There was an intriguing exclusive in the Mail on Sunday yesterday (curiously un-bylined) that Downing St was ‘gunning for’ Stevens, after he contradicted May’s claim that £10bn was going into the NHS. One of May's aides is said to have warned that they intended to 'fix' the NHS chief..

The Lib Dems have actually come up with a cash figure, saying Hammond should offer £4bn extra on Wednesday, to fund winter A&E, mental health and ring-fenced social care help for councils. Speaking of which, former pensions minister Ros Altmann told the BBC today that she sent a memo round Whitehall in 2015 warning of the care crisis. She wants tax breaks to help people save for care in later life.

5) DE-SELECT FEW?

Amid claims that its members are merely ‘clicktivists’, Momentum has launched a ‘Grassroots Now’ campaign to turn its energy into campaigning. The phone canvassing website it used to striking effect in the leadership race will be deployed instead to mobilise on-the-ground support for Labour’s NHS national campaign day next Saturday.

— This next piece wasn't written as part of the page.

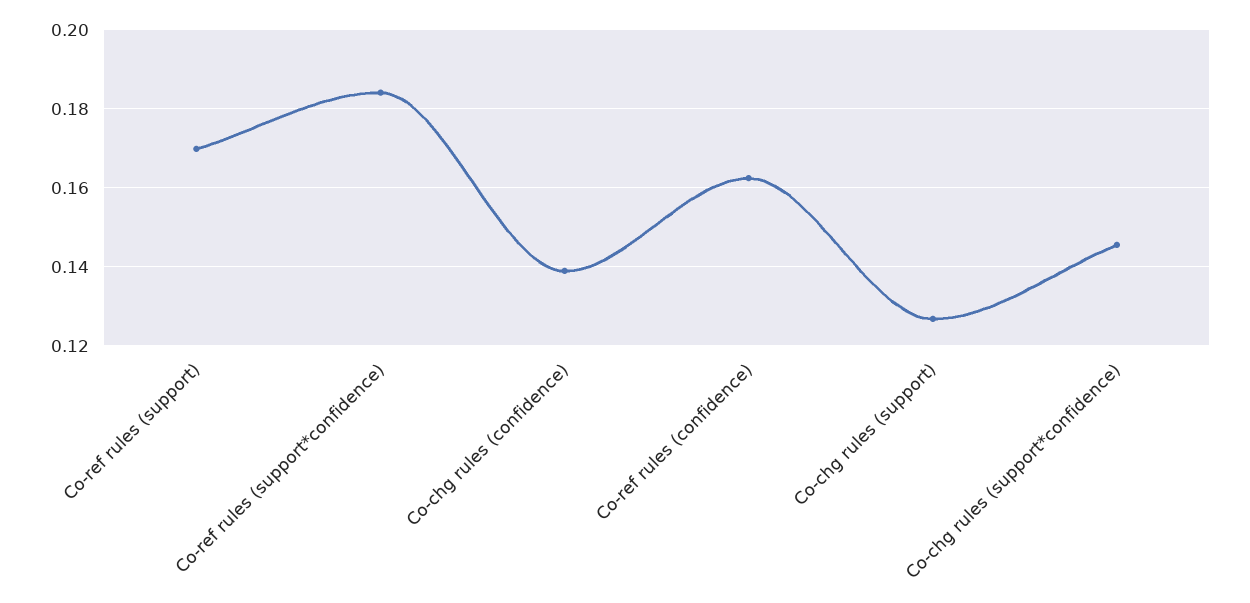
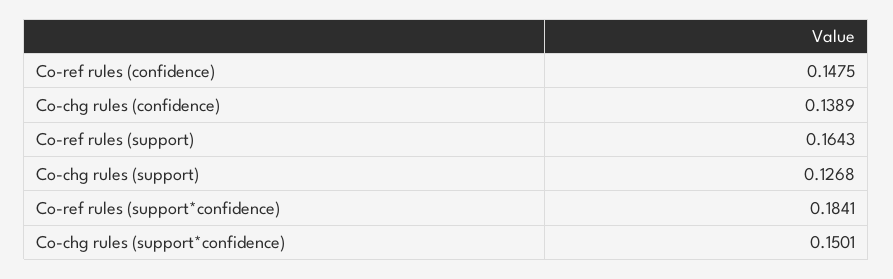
Co-ref rules (support): 0.17 -> 0.1643
Co-ref rules (confidence): 0.162 -> 0.1475
Co-chg rules (support*confidence): 0.146 -> 0.1501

But suspicions continue in the PLP that Momentum is a vehicle for deselections of MPs and John McDonnell’s remarks yesterday on Pienaar’s Politics won’t have reassured many. Asked about a Sunday Times story that Hilary Benn was facing a deselection after key posts were taken in his Leeds Central constituency by Corbyn supporters, the Shadow Chancellor was non-committal.

He stressed that Benn was “a friend of mine” and had “a fantastic role to play”, but there was a ‘but coming’. “But we can’t interfere in local democracy in our party.” Although senior party figures have no role in local CLP issues, it’s hard to think of Gordon Brown or Ed Balls saying such a thing when they were Shadow Chancellor. Which is kinda the point, I suppose. Still, Jonathan Reynolds, the Shadow City Minister in McDonnell’s team, told Radio 4's Westminster Hour last night that ex-Militant members of Momentum were “frankly unwelcome”. “There’s a lot going on within that brand,” he added.